5. Queríamos acreditar que não teria nenhum bicho naquele monte de grão. Nada parecia se mexer e nos ausentamos de descobrir a data de validade do produto. Encontramos a sacola aberta, recortada. Estava muito bem vedada, porém. Quem o fez a vedou enrolando, dobrando e dando nós sobre nós, para não entrar ar. No entanto já tinha ar dentro do pacote. É essa a resolução planetária: se abriu tem ar. 

 

6. – My greyed elbows. Burnt, they're ashed. My body seems dried nowadays and I don't even know why. I keep moisturizing it, giving them my efforts and yet my elbows, my lips... Not my knees though. – I breathe and cackle – It's like they're telling me something. Those outer points, the weapons of the body. Dried. Defenseless.

 

7. Alec,

    Quando te vi daquela última vez, você estava rodeado por carneiros naquela pedra flutuante entre montanhas.

    Do outro canto do espaço observei amedrontado.

    Como poderia ter medo de seguir, com minhas duas pernas, alguém com tanto acalanto?

    Não saberia explicar. Meus pontos de vista são consumidos pela memória, como folhas de papel queimadas na brasa.

    Você estava cercado por carneiros. Pulavam e dançavam num círculo espaçoso, cujos espaços me permitiam admirar sua presença.

    No entanto hesitei em chamá-lo.

    Que criatura especial você é – e no contraste, naquela época e naquele espaço, de quem observava de longe, percebi que não estava completo. Não havia eu como um todo.

    Desculpe retornar este pensamento em mim. Será breve, com prontidão...

    Talvez tenha te amado, desconexo, como o metrônomo que se recusa a pontuar as batidas.

    Quem sabe talvez você entenda essa tentativa de poema, de carta. Essa tentativa de desculpas. Essa busca por barulhos, sons esdrúxulos que assustam e afagam meu coração.

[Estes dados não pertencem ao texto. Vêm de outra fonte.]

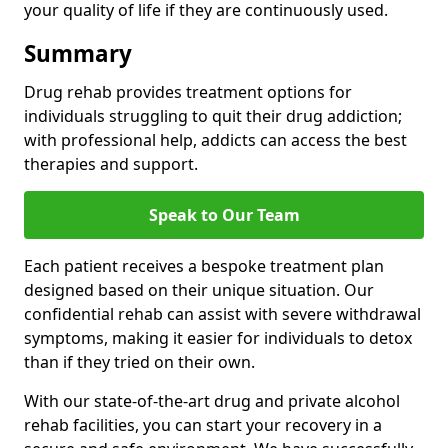
your quality of life if they are continuously used.
Summary
Drug rehab provides treatment options for
individuals struggling to quit their drug addiction;
with professional help, addicts can access the best
therapies and support.
Speak to Our Team
Each patient receives a bespoke treatment plan
designed based on their unique situation. Our
confidential rehab can assist with severe withdrawal
symptoms, making it easier for individuals to detox
than if they tried on their own.
With our state-of-the-art drug and private alcohol
rehab facilities, you can start your recovery in a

    Te respeito, meu caro. Imensamente.

    No futuro, quem sabe, seguirei até a pedra flutuante com carneiros. Dançarei ao seu redor. Cena linda, magnífica, que muito me apetece em seus deslizes e derretimentos.

    Com carinho,

Sonhos cruzados

    I've just met you, but I know I dreamed about you before. Your face through the lenses I carry and my cold hands touching your heated skin. I felt the hairs – No, you felt me, didn't you? And you know that. You've had the same dream. Now we look at each other without words to convey, erasing by the minute any memories. You know, it's not a semblance of the past, time itself. It's always the future, wich is always the present. A dot and nothing more from what you keep drawing with your sharp pen. A dot, a dot, a dot... A single line around, filling itself.